Some patients, for example, conflate chemoprevention drugs with the more toxic effects of chemotherapy, which is why some experts think we need to change the name to breast cancer preventive therapies.
"Consistent with previous research, the strongest barrier to risk-reducing medication identified by women and breast surgeons was side effects," the authors of the survey write.
"Seeing family and friends experience side effects from similar medications was also a strong barrier."
While some of these patients might not want to deal with the side effects of a usual dose of tamoxifen, which include menopause-like symptoms, weight gain, and nausea, studies suggest a lower dose for three years can also be efficacious, and patients should be offered this option as well.

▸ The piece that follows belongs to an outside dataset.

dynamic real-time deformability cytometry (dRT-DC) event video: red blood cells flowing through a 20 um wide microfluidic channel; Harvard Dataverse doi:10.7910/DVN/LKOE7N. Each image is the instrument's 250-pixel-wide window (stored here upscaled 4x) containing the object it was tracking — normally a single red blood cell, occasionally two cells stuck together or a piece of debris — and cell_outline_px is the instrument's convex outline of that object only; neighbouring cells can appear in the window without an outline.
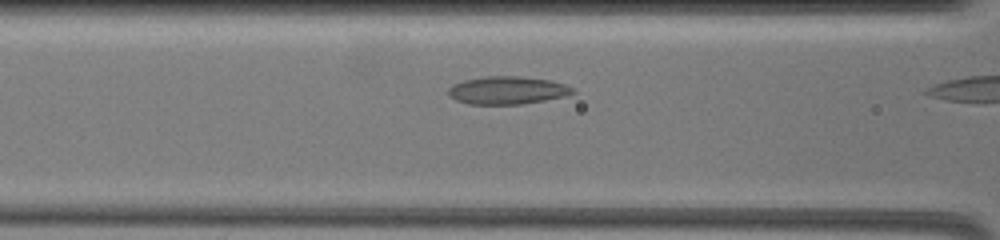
{"species": "common noctule bat (a hibernating species)", "species_latin": "Nyctalus noctula", "temperature_condition": "warm", "stored_images_in_passage": 11, "camera_frame_rate_fps": 3000, "um_per_image_px": 0.085, "animal": {"sex": "female", "body_mass_g": 19.5, "forearm_length_mm": 54.1}, "frame": {"image": 1, "passage_image": 10, "time_ms": 3.0, "image_size_px": [1000, 240], "cell_outline_px": [[576, 92], [564, 96], [544, 100], [520, 104], [468, 104], [456, 100], [448, 96], [448, 88], [452, 84], [464, 80], [484, 76], [520, 76], [552, 80], [564, 84], [572, 88]], "centroid_in_image_um": [43.09, 7.67], "position_along_channel_um": 123.5, "area_um2": 20.23}}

Misunderstandings also need to be directly addressed. In the current survey, many women were under the impression breast cancer prevention therapies might put them at added risk of endometrial cancer and blood clots.
However, aromatase inhibitors do not increase the risk of blood clots or endometrial cancer in premenopausal women, and the absolute risk of blood clots for those taking tamoxifen is generally small, and does not come with an added risk of endometrial cancer.
Ultimately, it's up to patients to decide how they want to deal with a high genetic risk of breast cancer, but they deserve to know all their options, and the risks either way must be clearly communicated, so they can make an informed decision for themselves.
While medicine has taken great strides in reducing mortality from breast cancer, the incidence of this disease continues to rise, even with the existence of preventative therapies. Clearly, we need to do better.
The study was published in Cancer Prevention Research.